Sıradan şeyler haline getirtilmeye çalışılıyor.
Kimin ne düşündüğünü bilmem.
Neler hissettiğini de…
Ama ben 19 Mayıs çocuğuyum.
Atatürk’le doğdum.
Onunla büyüdüm.
Onunla öleceğim.
Bizim kalbimizde yaşattığımız bayram, unutturulmaya çalışılan her türlü değerin üstündedir.
Onun için tasarruf uyutmasıyla 19 Mayıs’ı kutlamayanlara üzülemiyorum bile.
Zira 19 Mayıs’ı kutlamak tasarruf tedbirlerince(!) yasak artık bu ülkede...
Birçoğunun işine gelmediği için.
Birçoğunun tasarrufa can simidi gibi sarılıp, ilan vermediği bu günde…
Ben;
İlan veremeyen tüm belediyelerin ve belediye başkanlarının 19 Mayıs Atatürk’ü Anma, Gençlik ve Spor Bayramlarını ben, bir birey olarak kutluyorum.
Sorumluluk sahibi olmaya gelince;
Haftanın son günü yazdığım yazıya ilgi gösterip, gereğinin yapılmasını isteyen Atakum Belediye Başkanı Serhat Türkel ve o günde adını vermediğim ama beni arayarak gelişmelerden haberdar eden belediye başkan yardımcısına teşekkür ediyorum.
Konunun muhatabı onlar.
Gereğini yapıp, yapmamak onların bileceği iş.
Ben sadece bir birey olarak bizzat yaptığım ziyaretin umursanmamasını ve dönüş yapılmamasını üzücü bulmuştum.
Ama herkesin kendine göre bir meşgalesi var.
Mesaileri uzun.
Zamanları kısıtlı.
Bir büyükleri olarak elbette anlayışla karşılarım ama bir kez yaptığım müracaat için yeniden aramamın beklenmesini kabul etmem.

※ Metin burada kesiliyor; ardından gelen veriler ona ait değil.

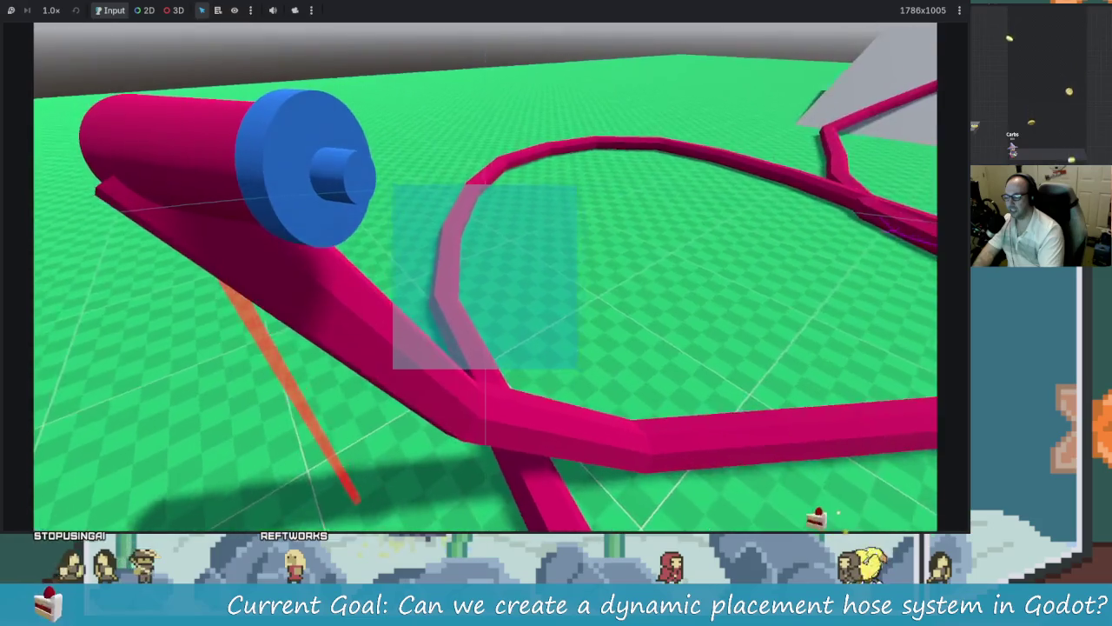
{"action": "key", "text": "w"}
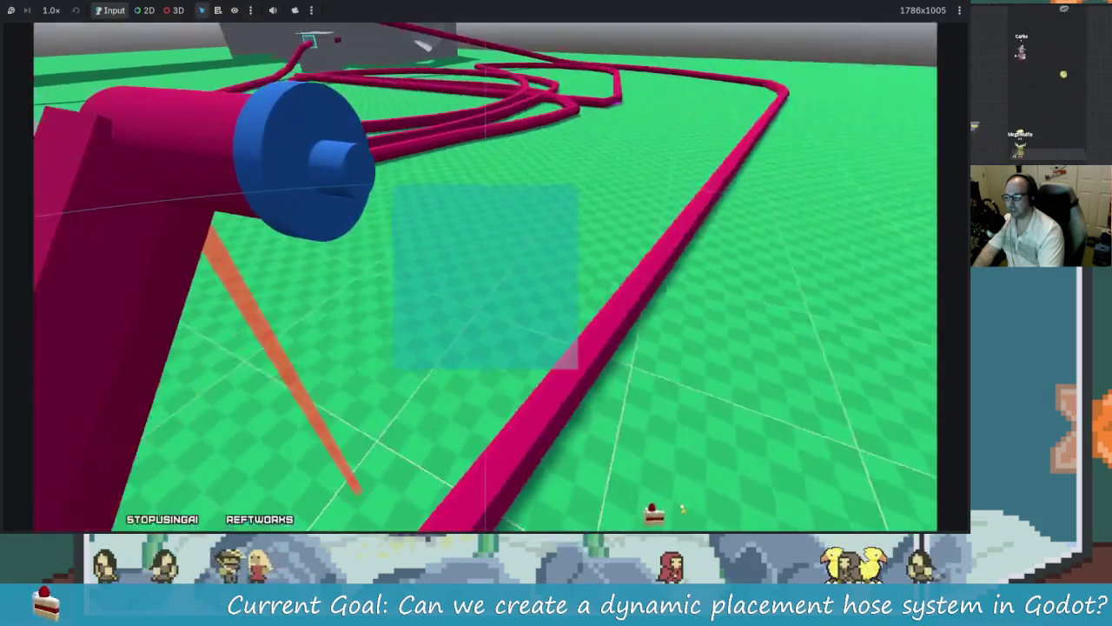
{"action": "key", "text": "w"}
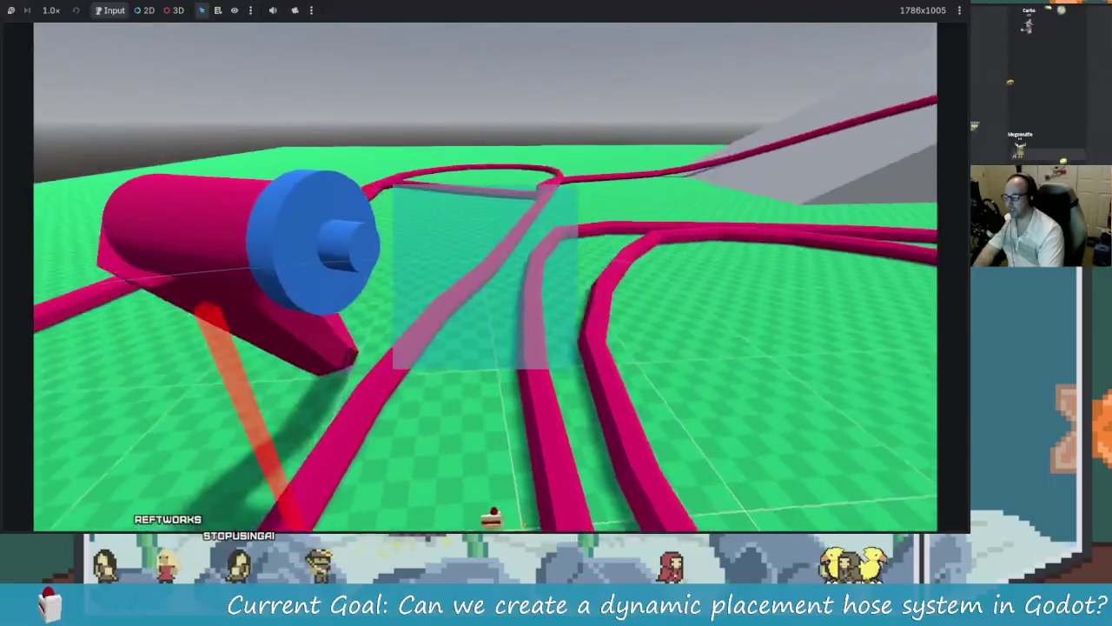
{"action": "key", "text": "w"}
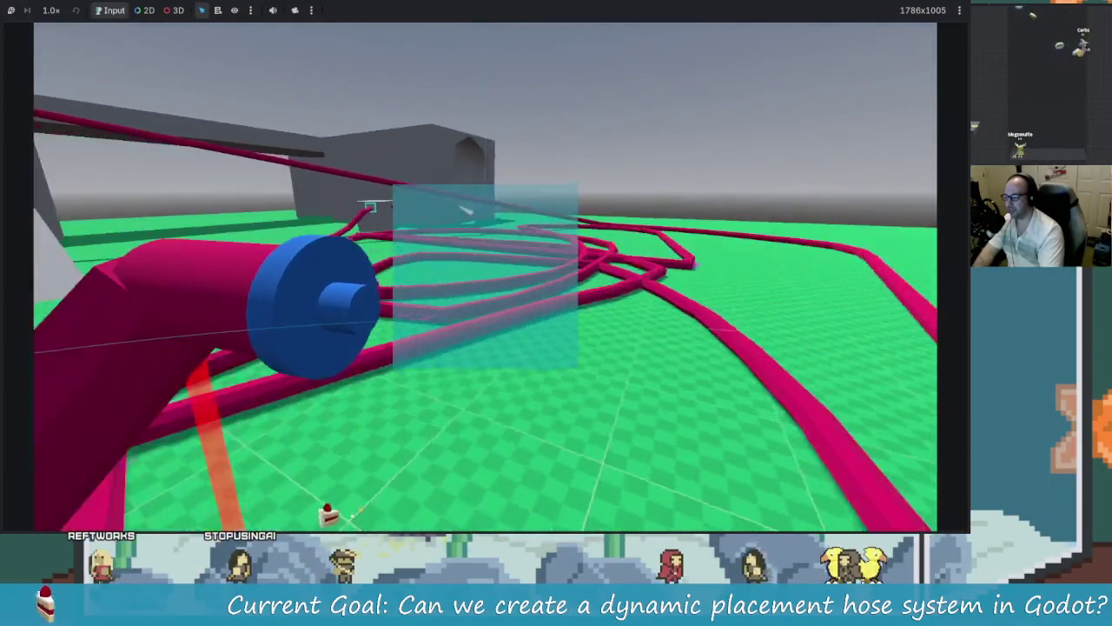
{"action": "key", "text": "w"}
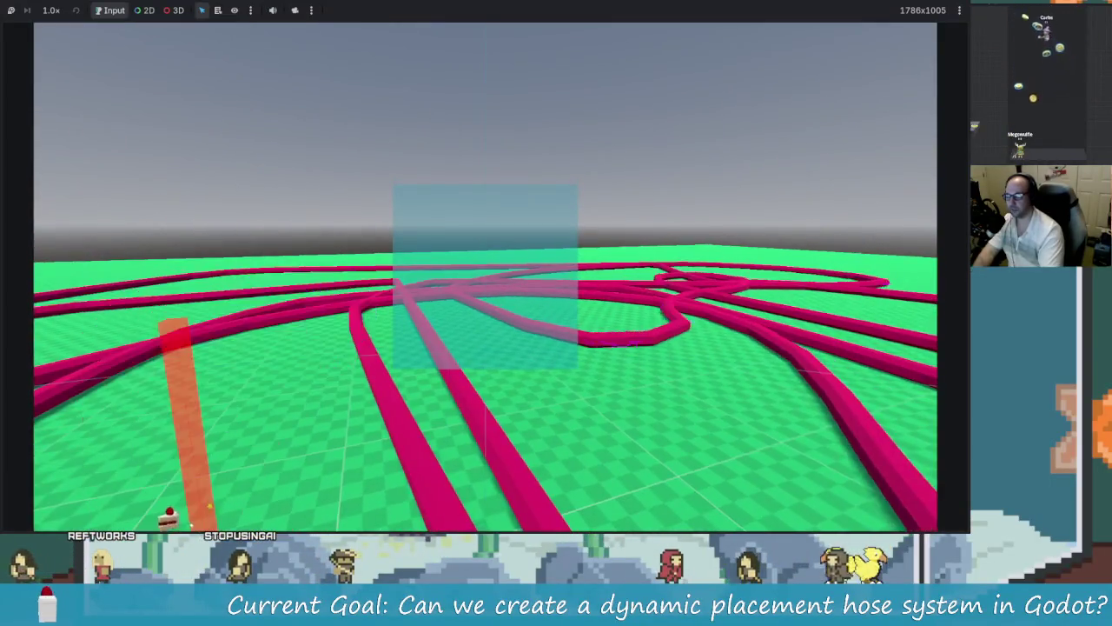
{"action": "key", "text": "w"}
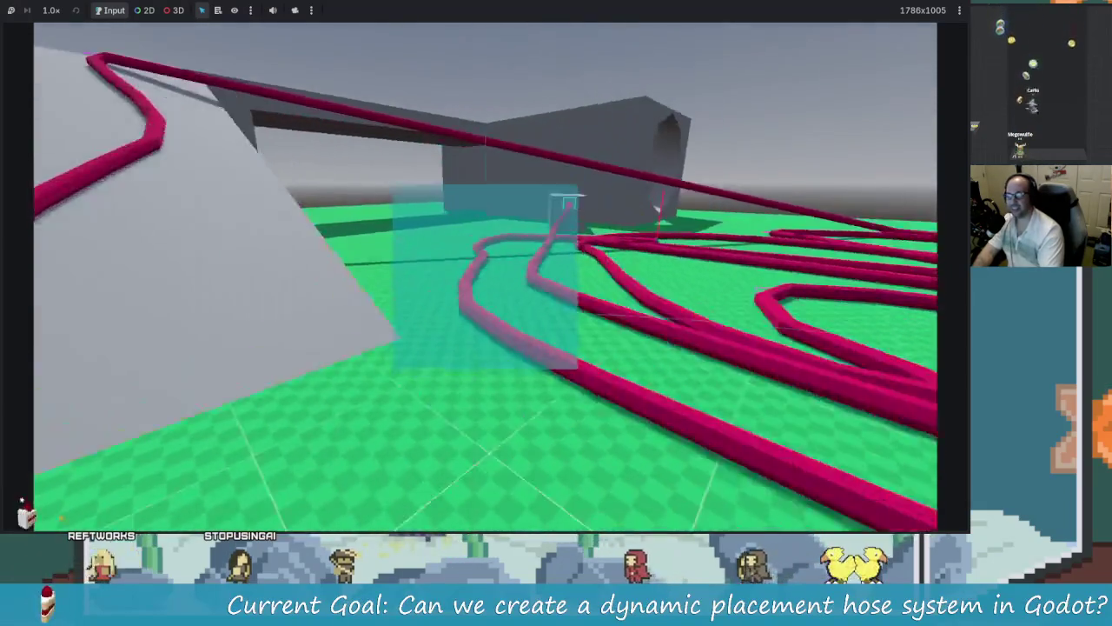
{"action": "key", "text": "w"}
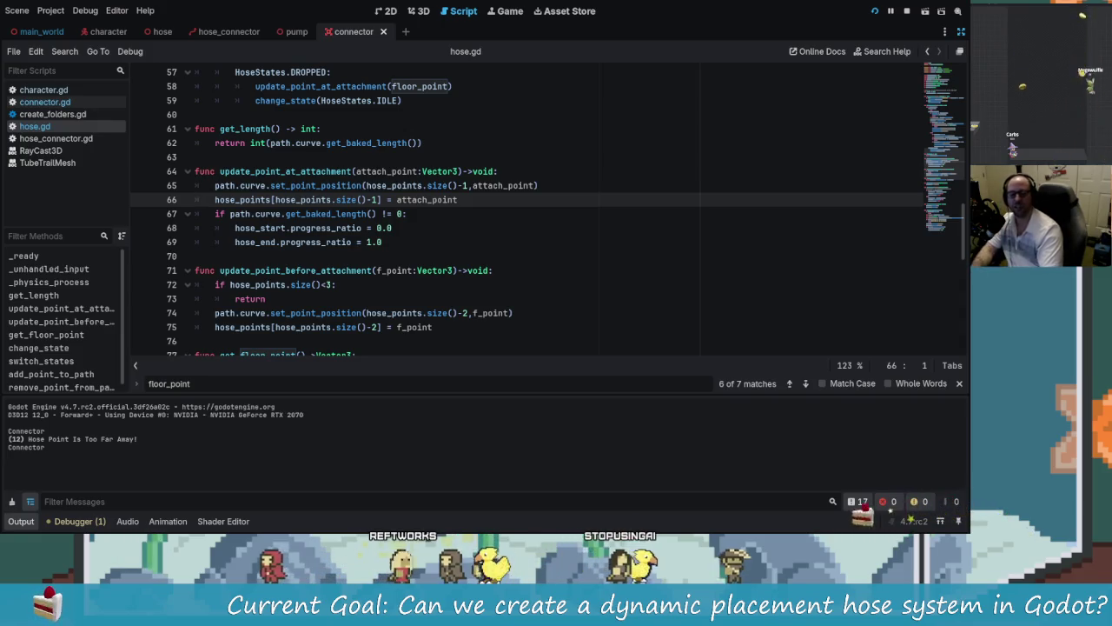
Step: Save hose.gd with line 66's indentation left as it was
{"action": "key", "text": "Tab"}
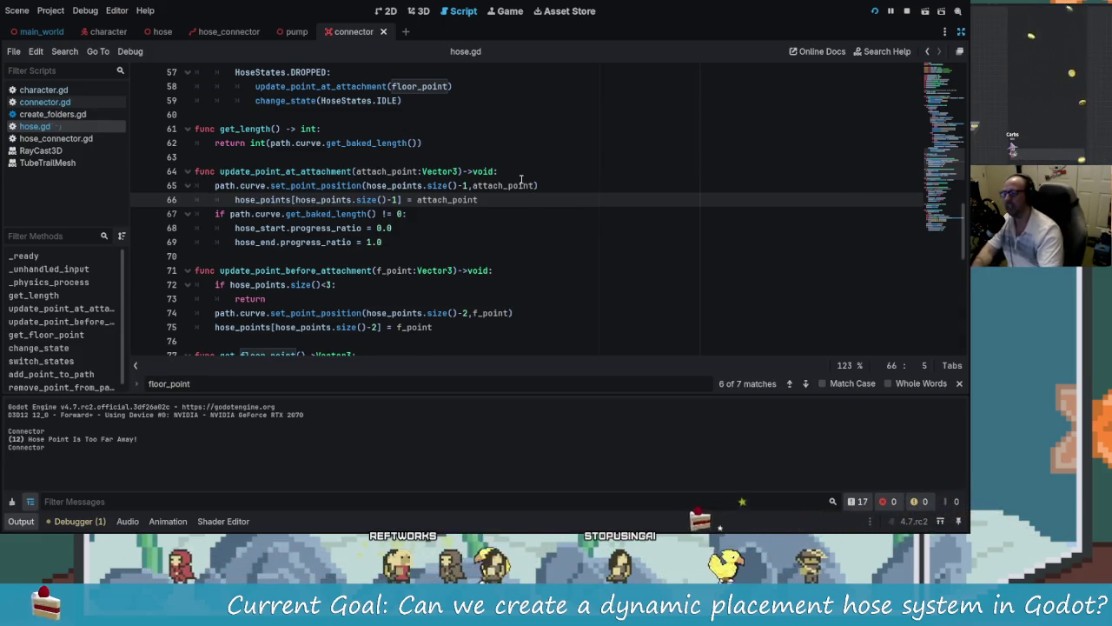
{"action": "key", "text": "shift+Tab"}
{"action": "key", "text": "ctrl+s"}
Step: Check the running hose game, then bring up the reference hose screenshot
{"action": "key", "text": "alt+Tab"}
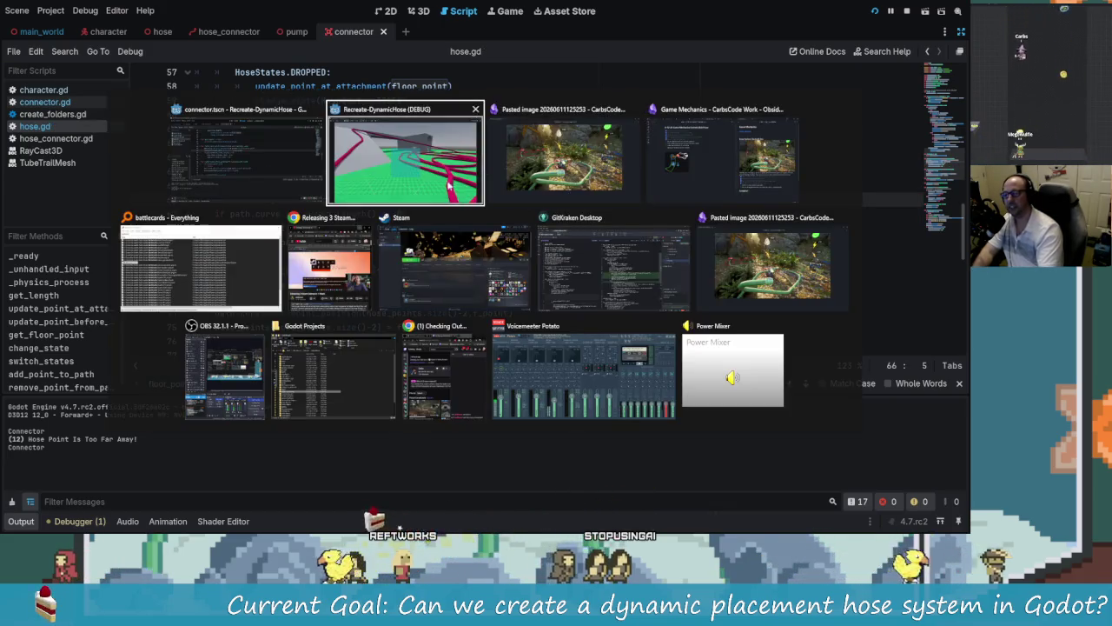
{"action": "left_click", "coordinate": [450, 185]}
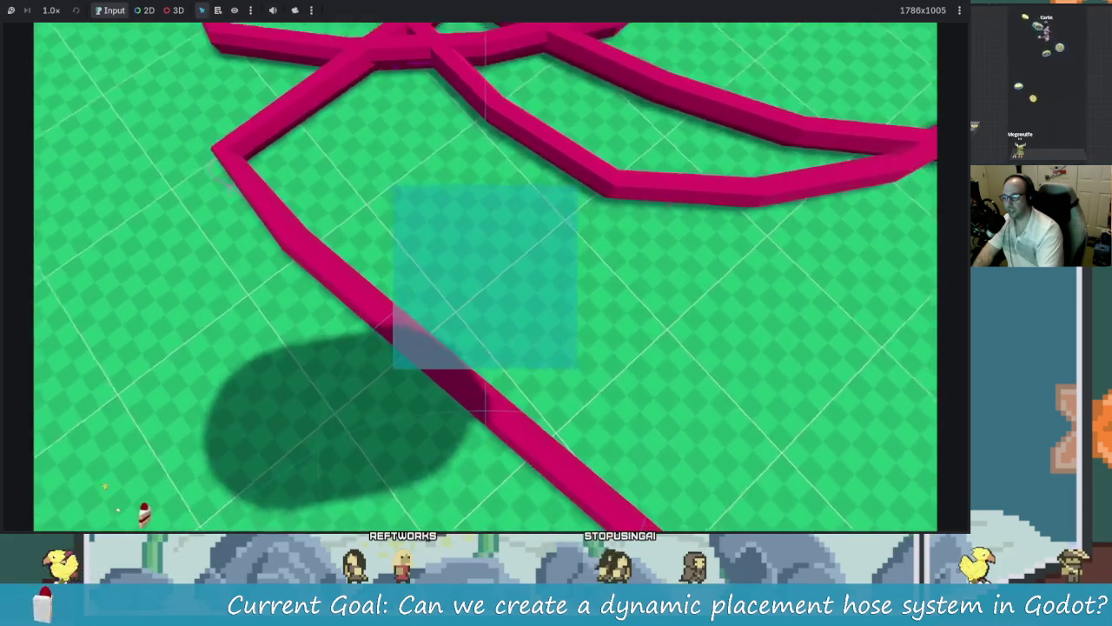
{"action": "key", "text": "alt+Tab"}
{"action": "left_click", "coordinate": [552, 185]}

Böyle bir hafifliğe bugüne kadar imza atmadım.
Bundan sonra da atmam.
Sorumluluk sahibi iseniz, tavırlarınız da ona göre olacak.
Zira sorumluluk, kişinin kendini değil, muhataplarını mutlu etmesini ve karşılarındakini önemsemelerini emrediyor.
Yoksa işin sahibi de, yaptırımcısı da sizlersiniz.
Görev anlayışınız neyi emrediyorsa, o yolu takip edersiniz.